Hari Rabu lalu (25/2) SBY mengunjungi Gunung Padang di Cianjur, Jawa Barat. Dalam kunjungan yang didampingi sejumlah menteri dan Gubernur Jawa Barat Ahmad Heryawan itu, SBY mendengar langsung penjelasan dari sejumlah ahli yang tergabung dalam TTRM yang dikordinir Staf Khusus Presiden bidang Bantuan Sosial dan Bencana (SKP BSB) Andi Arief.
Itu adalah kali kesekian SBY mendengarkan hasil riset Gunung Padang.

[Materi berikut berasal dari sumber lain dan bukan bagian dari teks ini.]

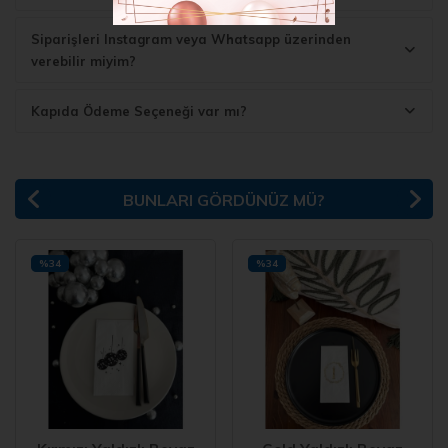
Siparişleri Instagram veya Whatsapp üzerinden
verebilir miyim?
Kapıda Ödeme Seçeneği var mı?
BUNLARI GÖRDÜNÜZ MÜ?
%34
%34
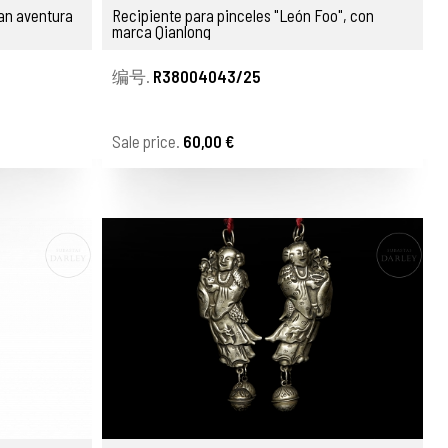
ran aventura
Recipiente para pinceles "León Foo", con
marca Qianlong
编号.
R38004043/25
Sale price.
60,00 €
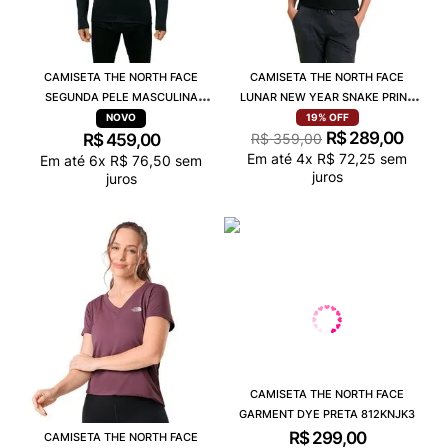
CAMISETA THE NORTH FACE
CAMISETA THE NORTH FACE
SEGUNDA PELE MASCULINA
LUNAR NEW YEAR SNAKE PRINT
WARM CREW PRETO A028NJK3
PRETO A058NJK3
19%
OFF
R$
289
,
00
R$
459
,
00
R$
359
,
00
Em até
4
x
R$
72
,
25
sem
Em até
6
x
R$
76
,
50
sem
juros
juros
CAMISETA THE NORTH FACE
GARMENT DYE PRETA 812KNJK3
R$
299
,
00
CAMISETA THE NORTH FACE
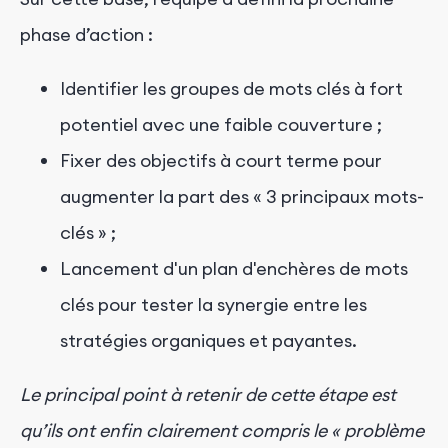
phase d’action :
Identifier les groupes de mots clés à fort
potentiel avec une faible couverture ;
Fixer des objectifs à court terme pour
augmenter la part des « 3 principaux mots-
clés » ;
Lancement d'un plan d'enchères de mots
clés pour tester la synergie entre les
stratégies organiques et payantes.
Le principal point à retenir de cette étape est
qu’ils ont enfin clairement compris le « problème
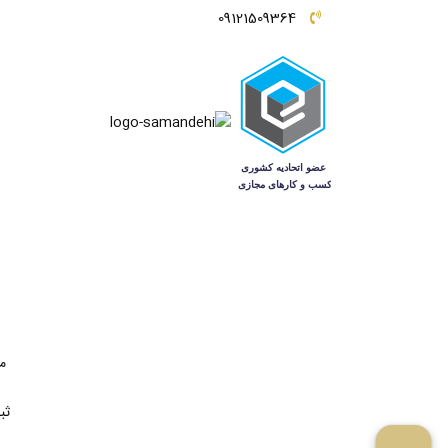
09121509364
م
ثب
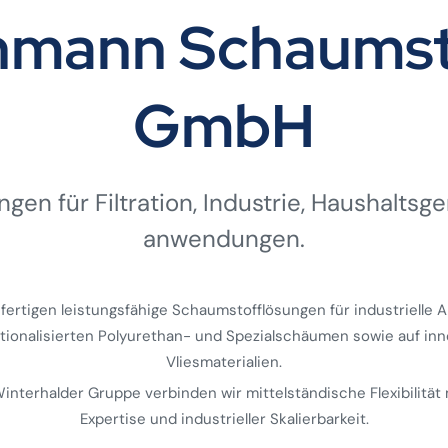
ehmann Schaumst
GmbH
gen für Filtration, Industrie, Haushalts­ge
anwendungen.
 fertigen leistungsfähige Schaumstofflösungen für industrielle
ktionalisierten Polyurethan- und Spezialschäumen sowie auf inn
Vliesmaterialien.
 Winterhalder Gruppe verbinden wir mittelständische Flexibilität 
Expertise und industrieller Skalierbarkeit.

Sebelumnya, pada Mei tahun lalu, SBY juga sudah mendapatkan penjelasan mengenai riset yang sedang dilakukan. Dalam pertemuan di Istana ketika itu, SBY juga mendengarkan pemaparan mengenai peta kebencanaan di sejumlah daerah di Indonesia, termasuk di Jakarta.
"Pemerintah, baik pusat maupun Jabar, perlu memberikan dukungan terhadap penelitian dan insya Allah pemugaran situs budaya Gunung Padang ini," tulis SBY.
Sambungnya, jika pemugaran telah dilakukan dan misteri "kebesaran" Indonesia masa silam dihadirkan, situs Gunung Padang akan menjadi obyek wisata dan penelitian dunia.
Dalam kultwit itu SBY juga menyinggung pro dan kontra yang mengiringi riset terpadu itu.
"Selalu ada pro dan kontra. Mari berikan ruang dan dukungan pada para peneiliti yang dengan gigih gigih bekerja keras ingin menyumbang sesuatu untuk negerinya," demikian SBY.